_LESETEXT_

----------

Bevor ich morgens mit dem Home-Office, der Home-School und dem Home-Home, also dem Haushalt, beginne, gehe ich einmal um den Block, ich werde sonst verrückt, also noch verrückter, wenn ich nicht genug Bewegung habe, und “aufgrund der aktuellen Situation” brauche ich viel Bewegung, gerne auch mehr als 10 Kilometer, aber bitte gegangen, nicht gejoggt. Ich gehe also um den Block, da kommen mir zwei junge Männer entgegen, wobei sie so jung nun auch wieder nicht sind, aber doch immerhin deutlich jünger als ich, was ja allmählich kein Kunststück mehr ist. Die beiden tragen Anzüge und ziehen Rollkoffer. Sie tragen etwas überschicke Anzüge, mit einer blendend frischgekauften Eleganz, die etwas zu sehr danach aussieht, als hätte man ihnen vor zehn Minuten erst beim Herrenausstatter in die Garderobe geholfen, so perfekt sitzt alles, so stimmig ist alles, so adrett sind die Einstecktücher, so blank spiegeln die Schuhe. Von allem ist das etwas zu viel und ich denke an die alte Geschichte der britischen Gentlemen, die neue Anzüge angeblich von den Butlern haben eintragen lassen, damit die guten Stücke nur ja nicht mehr neu aussahen, wenn sie zum ersten Mal ausgeführt wurden. Neu war peinlich. Man hatte, was man hatte, und zwar möglichst immer schon. Davon sind diese beiden Männer auf der Straße vor unserem Haus allerdings weit entfernt, die fallen eher unter das, was man früher als Laffen bezeichnet hat, ein Wort, das leider auch völlig aus der Mode gekommen ist.

----------

_DATENAUSZUG_
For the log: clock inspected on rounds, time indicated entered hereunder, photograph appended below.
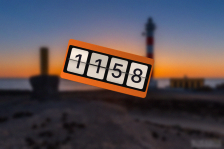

----------

_ARBEITSAUFTRAG_
Was ziehen die beiden jungen Männer im Lesetext mit sich? Die Auflistung ist hierfür ohne Bedeutung.

_ERGEBNIS_
Sie ziehen Rollkoffer.